I have not been able to decide whether I should keep building on my existing skills or I should explore new fields? For example, if I have some time at hand, should I spend that on reading source code of rails, learn things like Meter, Node.Js, NoSQL etc or should I explore completely new fields like software development with C++&#x2F;Python or may be android&#x2F;ios app  development? Big data and AI are quite interesting as well.
You guys must have made this decision at some point.
======
MalcolmDiggs
Both / all of the above.

At this point in your career, I would be concerned with two things:

1\. Differentiating yourself from other entry-level candidates when you
graduate a year from now. The best way to do this is simply to built-out your
portfolio. Launch as many real sites and apps as you can...in whatever
language/stack makes sense for the app in question.

2\. Finding something you really enjoy. If you love building RoR sites, great!
But if you think pursuing A.I. and such might make you happier in the long
run, then you should pursue that path. At the end of the day, finding a sub-
field that really interests you will make your career go a lot smoother.

Time is on your side. You've got plenty of options, and I would recommend you
pursue any and all of the ones that you find interesting.

------
davismwfl
There are different philosophies, but given you are still in school and have a
year to go.

I'd focus on learning data structures, algorithms and different architectures,
when to use what and the trade offs.
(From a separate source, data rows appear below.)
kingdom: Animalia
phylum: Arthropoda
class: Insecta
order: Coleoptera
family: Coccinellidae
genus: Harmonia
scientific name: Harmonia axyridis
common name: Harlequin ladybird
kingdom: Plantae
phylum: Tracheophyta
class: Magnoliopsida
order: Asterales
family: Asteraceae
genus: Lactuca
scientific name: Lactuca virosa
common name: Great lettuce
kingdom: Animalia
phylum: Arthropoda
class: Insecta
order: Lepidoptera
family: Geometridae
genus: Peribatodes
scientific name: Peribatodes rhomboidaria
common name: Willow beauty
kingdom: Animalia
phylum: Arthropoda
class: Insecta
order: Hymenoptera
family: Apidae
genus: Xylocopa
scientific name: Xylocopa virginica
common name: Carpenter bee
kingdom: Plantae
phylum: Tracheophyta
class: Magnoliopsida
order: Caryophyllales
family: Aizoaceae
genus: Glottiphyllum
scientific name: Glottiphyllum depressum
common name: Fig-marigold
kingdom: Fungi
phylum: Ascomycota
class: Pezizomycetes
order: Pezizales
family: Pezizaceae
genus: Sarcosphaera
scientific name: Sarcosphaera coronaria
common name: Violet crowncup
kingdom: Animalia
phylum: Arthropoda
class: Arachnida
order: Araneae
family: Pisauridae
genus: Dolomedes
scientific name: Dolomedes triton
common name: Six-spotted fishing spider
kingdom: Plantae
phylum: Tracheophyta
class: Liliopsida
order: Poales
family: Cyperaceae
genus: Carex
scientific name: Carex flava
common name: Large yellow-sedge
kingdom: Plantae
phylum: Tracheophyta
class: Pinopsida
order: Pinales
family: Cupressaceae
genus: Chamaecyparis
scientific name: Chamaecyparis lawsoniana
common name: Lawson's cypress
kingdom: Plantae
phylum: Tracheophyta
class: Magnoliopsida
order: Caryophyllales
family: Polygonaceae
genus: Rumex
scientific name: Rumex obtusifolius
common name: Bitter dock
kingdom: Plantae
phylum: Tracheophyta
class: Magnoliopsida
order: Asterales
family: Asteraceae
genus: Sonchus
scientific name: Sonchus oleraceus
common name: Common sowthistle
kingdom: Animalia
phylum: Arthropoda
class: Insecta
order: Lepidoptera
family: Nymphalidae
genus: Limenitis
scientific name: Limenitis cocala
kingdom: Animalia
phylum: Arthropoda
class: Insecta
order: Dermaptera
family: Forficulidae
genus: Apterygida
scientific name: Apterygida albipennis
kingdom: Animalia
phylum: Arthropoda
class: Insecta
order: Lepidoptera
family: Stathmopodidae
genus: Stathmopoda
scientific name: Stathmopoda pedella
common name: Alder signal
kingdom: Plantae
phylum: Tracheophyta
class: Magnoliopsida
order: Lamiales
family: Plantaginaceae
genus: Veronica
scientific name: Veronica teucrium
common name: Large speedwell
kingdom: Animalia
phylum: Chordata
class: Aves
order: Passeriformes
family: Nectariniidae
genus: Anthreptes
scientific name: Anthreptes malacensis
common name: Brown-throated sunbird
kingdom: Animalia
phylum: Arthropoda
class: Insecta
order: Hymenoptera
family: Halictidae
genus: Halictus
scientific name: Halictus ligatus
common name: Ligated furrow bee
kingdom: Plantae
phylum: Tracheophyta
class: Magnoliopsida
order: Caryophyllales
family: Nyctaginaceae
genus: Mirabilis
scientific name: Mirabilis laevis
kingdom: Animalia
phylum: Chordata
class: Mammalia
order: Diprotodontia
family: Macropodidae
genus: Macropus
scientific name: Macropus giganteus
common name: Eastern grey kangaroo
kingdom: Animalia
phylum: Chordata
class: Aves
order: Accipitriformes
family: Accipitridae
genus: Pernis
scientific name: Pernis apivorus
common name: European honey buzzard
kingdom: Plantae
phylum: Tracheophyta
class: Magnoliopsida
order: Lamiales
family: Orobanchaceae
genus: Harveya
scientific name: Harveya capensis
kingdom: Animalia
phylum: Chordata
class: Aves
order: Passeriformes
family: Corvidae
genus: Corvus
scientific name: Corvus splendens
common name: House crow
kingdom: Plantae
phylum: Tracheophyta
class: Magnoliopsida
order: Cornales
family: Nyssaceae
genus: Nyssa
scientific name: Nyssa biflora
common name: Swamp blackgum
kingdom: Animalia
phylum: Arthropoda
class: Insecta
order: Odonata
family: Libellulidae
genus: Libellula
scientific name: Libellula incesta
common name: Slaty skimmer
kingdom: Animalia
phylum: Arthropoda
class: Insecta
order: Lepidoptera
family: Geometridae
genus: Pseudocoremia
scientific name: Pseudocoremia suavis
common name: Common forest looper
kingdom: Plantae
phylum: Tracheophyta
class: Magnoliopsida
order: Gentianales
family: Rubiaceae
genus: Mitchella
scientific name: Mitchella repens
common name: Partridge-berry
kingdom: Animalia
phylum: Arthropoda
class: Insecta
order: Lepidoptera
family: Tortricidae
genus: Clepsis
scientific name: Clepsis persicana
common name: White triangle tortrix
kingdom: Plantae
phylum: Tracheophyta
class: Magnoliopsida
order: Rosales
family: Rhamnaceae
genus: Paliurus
I say this because honestly, a smart
person will pickup just about any language you put in front of them, but if
they don't understand the choices behind architectures, data structures and
algorithms then their value is far less.

Also, while IMO you should do the above I also agree with MalcolmDiggs
suggestions too, you should use this time to experiment with different
technologies and different parts of the stack to see what interests you. You
may find you hate being a front end web guy, or that you love it. I'd pick an
open source project and contribute/learn from it or write some self serving
applications that do little things you or your friends would like.

------
saluki
There are lots of great Rails jobs out there.

I would keep developing your expertise in rails.

Maybe learn some react or angular2 to complement your rails knowledge.

I second M-diggs, build some real world applications that are live online, and
fill up your github profile with great work.

Oh and enjoy the rest of university. Those are some of the best times in life,
there will be plenty of time for work later.